In fact, updating the 1989 Financial Institutions Reform, Recovery, and Enforcement Act (FIRREA) by developing and integrating a multistate licensing systems like the NMLS was recently highlighted by the U.S. Department of Treasury in a July 2018 report on technology and harmonizing state licensing laws in the financial services industry (titled “A Financial System that Creates Economic Opportunities— Nonbank Financials, Fintech, and Innovation”).
This report recognizes the benefits of the NMLS for other professions, which has been “to reduce duplicative regulatory requirements, promote greater information sharing and coordination, and maintain consumer protections and the strength and resilience of regulated firms.” The report recommends efforts to build a more unified licensing structure and supervisory system across the states, which would also reduce inconsistencies across state laws and regulations. An NMLS-like structure would provide better coordination among regulators and allow for a more straightforward flow of information by providing a single stop to access data. Regulators could use one uniform database for appraisers across states. In contrast, in the current regulatory structure, each state operates with different systems and requirements. For example, many states now require background checks for appraisers without a central processing or management system. While the NMLS has one-stop shopping for background checks, appraisers—who often work in more than one state—are forced to navigate a patchwork process that increases costs for lenders, consumers, and appraisers.
Instituting an NMLS-like regulatory structure would benefit appraisers, mortgage lenders, and consumers by making the appraisal process more efficient and allowing more appraisers to work and share information across states. In turn, this would increase access to qualified, licensed appraisers and decrease costs for the small business appraiser.
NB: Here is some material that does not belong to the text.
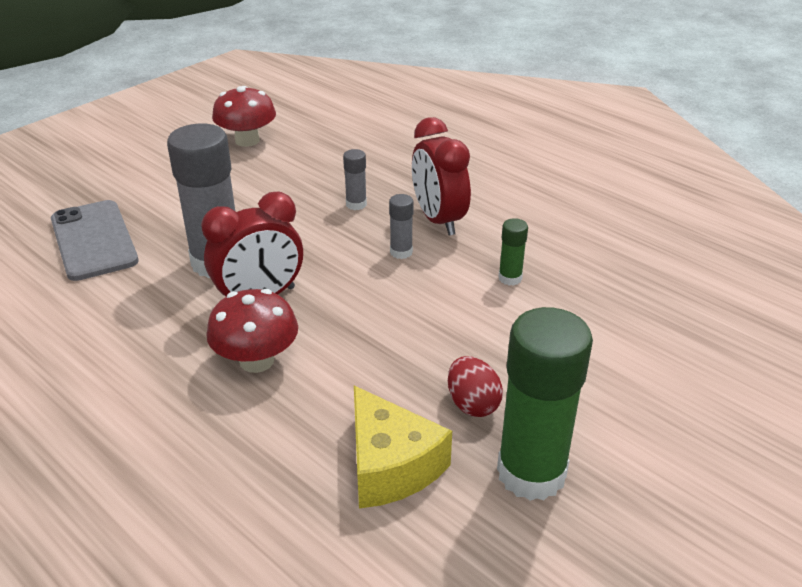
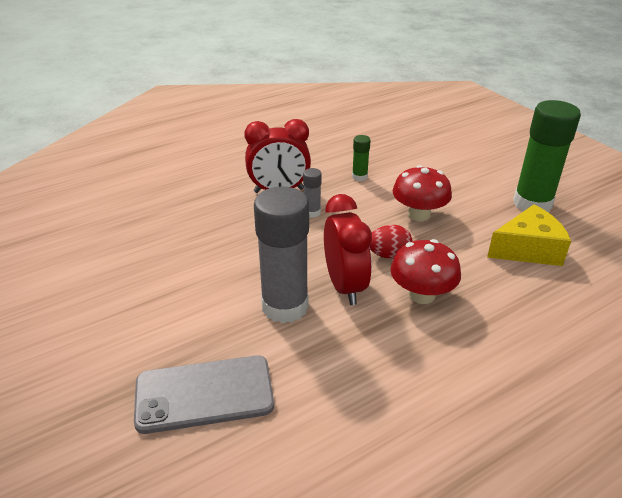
camera: 75 degrees left, 0 degrees up
(247, 140) = (77, 271): red mushroom -> red mushroom (419, 214)
(356, 204) = (235, 223): grey glue stick -> none
(472, 404) = (477, 212): red egg -> red egg (388, 255)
A streamlined structure could prevent some of the looming problems that lenders and consumers may have to face if housing demand continues to rise but the regulatory system and its burdensome, duplicative requirements are not addressed. Appraisers are not the only profession calling for appraisal modernization. Real estate brokers, mortgage lenders, homebuilders, and others have expressed toCongress the need for a change to the federal regulatory structure. Specifically, these groups have asked Congress to examine the current appraisal regulatory framework, appraisal information systems, the impact of recent regulatory reforms on the valuation profession, and the availability of qualified appraisers, particularly in rural areas.
While all stakeholders don’t necessarily recommend the same solutions, they do see the same problems. And they acknowledge that Congress is well placed to address the need for appraisal modernization head-on to reduce the burden on the real estate and finance industries. To reduce these challenges and provide benefits that reach well beyond the appraisal profession and to mortgage originators and the homebuyers they serve, it’s critical that Congress move to adopt a structure like the NMLS for the appraisal profession.
Ultimately, consideration must be given to the impact on consumers, who are making the most important purchase of their lives, and whether proposed changes improve safeguards or increase risks.